COVID-19: Contents of Auckland DHB's 'informal' weekly meetings kept secret from public

Auckland DHB has been holding informal meetings in order to keep the agenda secret.
Auckland DHB has been holding informal meetings in order to keep the agenda secret. Photo credit: Newshub

Rowan Quinn RNZ

Auckland District Health Board held an emergency meeting last month but its Covid-19-heavy content is being kept secret.

And it has been revealed the board has been holding "informal" meetings weekly during the Covid-19 outbreak - unadvertised and also secret.

The emergency meeting was on 24 November and every item was in the confidential part of the agenda - apart from a karakia and a procedural item.

No members of the public or media were allowed to be present - and the detail of what was being discussed was secret.

The general topics included Covid-19 testing, Covid-19 building work, staffing, and an item simply labelled Covid-19 Report.

The existence of the emergency meeting emerged in the agenda for this week's full board meeting where the "informal" meetings were also discussed.

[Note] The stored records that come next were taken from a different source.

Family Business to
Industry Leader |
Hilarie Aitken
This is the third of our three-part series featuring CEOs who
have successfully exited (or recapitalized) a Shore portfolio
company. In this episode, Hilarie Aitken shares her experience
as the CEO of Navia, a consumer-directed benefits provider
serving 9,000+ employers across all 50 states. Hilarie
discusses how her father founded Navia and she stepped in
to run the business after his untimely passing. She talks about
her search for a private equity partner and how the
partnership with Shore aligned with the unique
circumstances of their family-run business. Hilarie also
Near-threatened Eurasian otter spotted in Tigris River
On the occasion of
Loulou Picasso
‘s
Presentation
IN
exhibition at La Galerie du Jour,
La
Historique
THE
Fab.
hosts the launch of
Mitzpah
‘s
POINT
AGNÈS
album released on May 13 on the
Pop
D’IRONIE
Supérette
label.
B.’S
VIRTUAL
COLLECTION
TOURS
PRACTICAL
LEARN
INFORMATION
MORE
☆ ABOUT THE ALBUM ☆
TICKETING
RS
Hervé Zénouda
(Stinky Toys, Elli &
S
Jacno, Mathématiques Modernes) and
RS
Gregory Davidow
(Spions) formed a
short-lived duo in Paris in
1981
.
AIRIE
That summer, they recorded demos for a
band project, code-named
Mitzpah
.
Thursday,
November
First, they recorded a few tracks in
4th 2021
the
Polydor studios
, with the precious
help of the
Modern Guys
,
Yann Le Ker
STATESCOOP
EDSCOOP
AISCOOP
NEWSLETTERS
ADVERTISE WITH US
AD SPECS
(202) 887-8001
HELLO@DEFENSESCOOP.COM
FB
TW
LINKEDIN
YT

Auckland DHB had cancelled all of its public committee meetings in the outbreak, the only one of the city's three district health boards to do so.

A report in this week's board agenda said it was not seen as a problem because there had been the informal meetings instead.

The report said the committee meetings had been cancelled to ease the pressure on staff who had to provide updates but were also at the forefront of the Covid-19 response and the transition to the new body Health NZ.

The senior doctors union, the Association of Salaried Medical Specialists, said it was very concerning to see the secrecy at one of the country's biggest DHBs.

Its executive director Sarah Dalton said the public had a right to know how health decisions were made.

"Health and particularly Covid at the moment are massively in the public interest, in the public eye and it's important that people know what's going on, good, bad or otherwise," she said.

Hospitals and public health organisations needed to be accountable and open about their decisions, even if the information was unpalatable, she said.

"It's a tax payer funded public health system so that's part of the deal," she said.

And the group governing the Covid-19 response at Auckland's three district health boards is refusing to release details of how busy the hospitals' dedicated Covid-19 wards have been.

RNZ has repeatedly asked the Northern Region Health Coorindation Centre about how full the Covid-19 wards in North Shore, Middlemore and Auckland hospitals were from late November to early December.

But despite the information being readily available, the centre would only release figures for all three hospitals combined.

A spokesperson said because the response was handled regionally it was "most appropriate" to use a regional figure.